It is time for the rhetoric to cool and for serious dialogue between allies to resume: President Zardari.-Reuters

KARACHI: President Asif Ali Zardari has said that the recent verbal assaults by a section of the United States government has not only helped terrorists but also affected the war against terror.

The president, in his recent article published in the Washington Post by the name of "Talk to, not at, Pakistan", stressed the need for resumption of serious dialogue between the two countries.

The strategy of blaming Pakistan not only had a damaging impact on the relationship between the two countries, it also compromised common goals of defeating terrorism, extremism and fanaticism, President Zardari wrote.

"It is time for the rhetoric to cool and for serious dialogue between allies to resume."

The president elaborating the challenges faced by the country said: “Pakistan is pounded by the ravages of globally driven climate change, with floods once again making millions of our citizens homeless, we find that, instead of a dialogue with our closest strategic ally, we are spoken to instead of being heard.

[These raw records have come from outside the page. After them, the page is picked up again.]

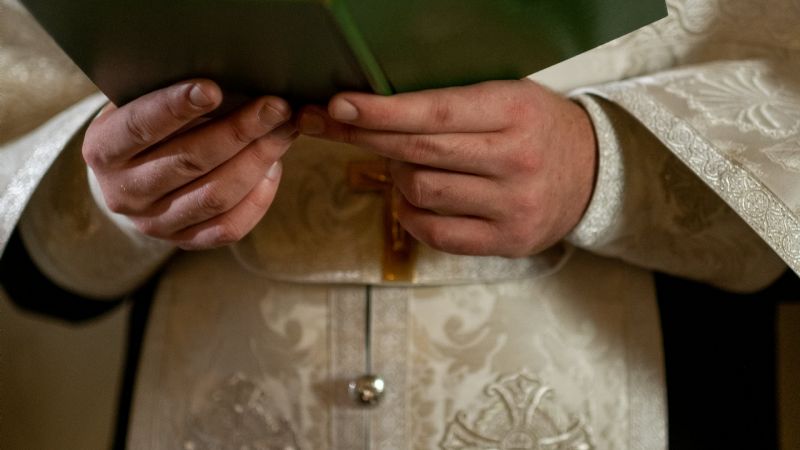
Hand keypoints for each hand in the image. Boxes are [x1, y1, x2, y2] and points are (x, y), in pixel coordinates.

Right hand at [83, 80, 296, 248]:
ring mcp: (154, 223)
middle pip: (189, 162)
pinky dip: (258, 198)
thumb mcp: (142, 102)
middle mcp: (124, 192)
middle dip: (239, 131)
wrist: (133, 176)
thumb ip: (174, 95)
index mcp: (104, 149)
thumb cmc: (148, 124)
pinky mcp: (185, 242)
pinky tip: (274, 168)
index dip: (176, 107)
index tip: (214, 88)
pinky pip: (228, 227)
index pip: (140, 127)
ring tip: (284, 131)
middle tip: (275, 107)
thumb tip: (234, 76)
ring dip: (257, 161)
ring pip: (214, 196)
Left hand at [298, 80, 596, 256]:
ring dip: (398, 177)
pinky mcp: (508, 241)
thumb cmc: (538, 129)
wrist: (595, 173)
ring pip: (422, 193)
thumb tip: (376, 115)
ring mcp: (513, 206)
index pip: (435, 113)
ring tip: (407, 166)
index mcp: (515, 112)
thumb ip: (452, 106)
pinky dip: (412, 215)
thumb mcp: (508, 98)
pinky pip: (436, 233)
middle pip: (421, 153)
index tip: (339, 107)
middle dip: (369, 138)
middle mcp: (516, 160)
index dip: (381, 111)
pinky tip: (415, 201)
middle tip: (336, 128)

We are being battered by nature and by our friends. This has shocked a nation that is bearing the brunt of the terrorist whirlwind in the region. And why?”

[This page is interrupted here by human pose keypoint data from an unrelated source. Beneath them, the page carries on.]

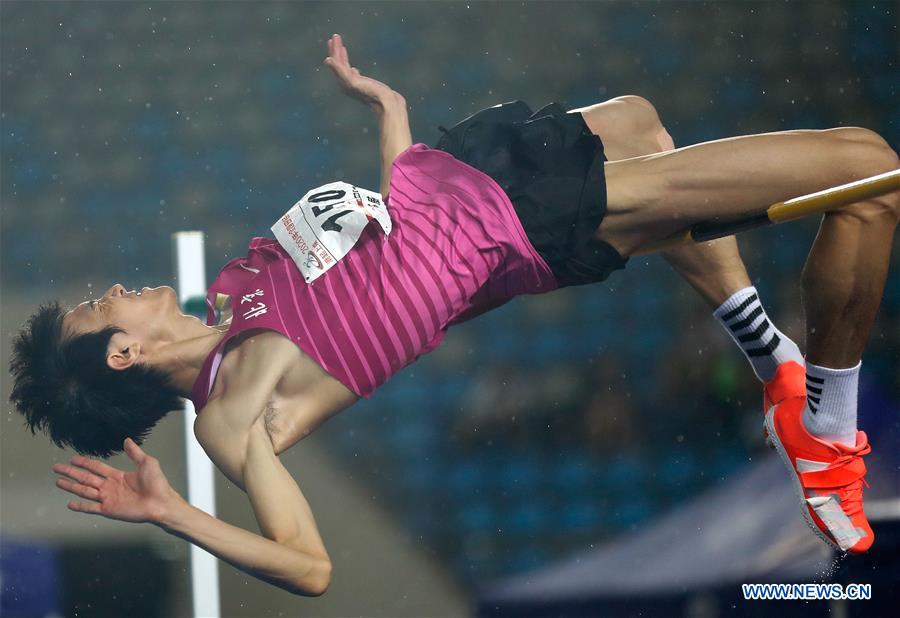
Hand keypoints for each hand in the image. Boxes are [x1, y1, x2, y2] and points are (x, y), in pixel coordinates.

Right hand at [53, 438, 178, 524]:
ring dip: (71, 486)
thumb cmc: (157, 483)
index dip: (84, 462)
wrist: (161, 503)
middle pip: (86, 477)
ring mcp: (108, 498)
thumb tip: (127, 440)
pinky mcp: (109, 510)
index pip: (96, 467)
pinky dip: (80, 506)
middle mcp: (109, 487)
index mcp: (117, 476)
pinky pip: (91, 508)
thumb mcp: (147, 463)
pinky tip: (69, 503)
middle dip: (71, 472)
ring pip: (84, 491)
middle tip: (57, 468)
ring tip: (58, 481)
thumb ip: (135, 453)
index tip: (72, 458)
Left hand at [323, 33, 400, 108]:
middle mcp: (347, 85)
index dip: (334, 49)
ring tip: (342, 48)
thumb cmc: (371, 93)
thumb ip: (340, 71)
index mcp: (343, 82)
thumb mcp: (354, 82)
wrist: (388, 105)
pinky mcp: (365, 87)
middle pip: (339, 65)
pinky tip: (354, 69)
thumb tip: (327, 60)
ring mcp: (356, 86)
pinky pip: (355, 77)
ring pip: (346, 69)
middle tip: (336, 37)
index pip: (336, 63)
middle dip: (337, 51)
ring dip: (343, 57)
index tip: (334, 37)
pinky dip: (351, 70)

“Pakistan sits on many critical fault lines. Terrorism is not a statistic for us. Our geopolitical location forces us to look to a future where the great global wars will be fought on the battleground of ideas,” he said.

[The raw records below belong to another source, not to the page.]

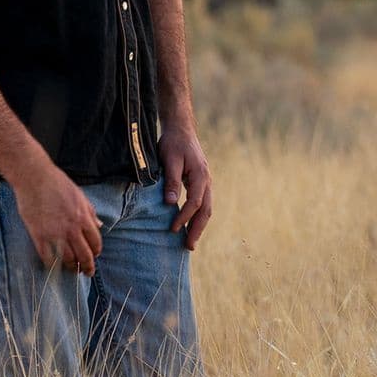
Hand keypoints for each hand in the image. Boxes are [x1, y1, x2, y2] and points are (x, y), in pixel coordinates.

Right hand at [12, 166, 102, 274]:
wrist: (34, 177)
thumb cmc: (56, 182)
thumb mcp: (79, 195)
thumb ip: (90, 211)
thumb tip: (99, 224)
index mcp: (83, 217)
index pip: (95, 242)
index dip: (96, 252)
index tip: (94, 256)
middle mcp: (72, 228)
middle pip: (84, 255)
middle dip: (87, 266)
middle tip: (86, 272)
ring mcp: (55, 233)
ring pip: (68, 259)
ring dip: (71, 267)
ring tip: (71, 269)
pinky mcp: (39, 235)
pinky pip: (48, 257)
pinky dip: (52, 264)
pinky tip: (53, 265)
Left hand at [159, 124, 212, 250]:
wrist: (180, 129)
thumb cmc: (173, 143)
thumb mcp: (169, 160)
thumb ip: (171, 181)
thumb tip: (171, 204)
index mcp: (200, 175)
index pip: (195, 203)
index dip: (184, 217)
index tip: (172, 229)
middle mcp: (207, 180)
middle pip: (206, 210)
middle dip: (197, 229)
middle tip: (188, 247)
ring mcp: (206, 182)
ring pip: (207, 208)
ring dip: (199, 226)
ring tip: (190, 242)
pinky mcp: (200, 182)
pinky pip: (203, 203)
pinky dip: (198, 216)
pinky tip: (189, 225)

He also mentioned the sacrifices made by Pakistan in the decade old war on terror and said "we have suffered more than 300 suicide bomb attacks by the forces that allegedly find sanctuary within our borders. We have hemorrhaged approximately $100 billion directly in the war effort and tens of billions more in lost foreign investment."

“The war is being fought in Afghanistan and in Pakistan, yet Washington has invested almost nothing on our side of the border and hundreds of billions of dollars on the other side,” Zardari said.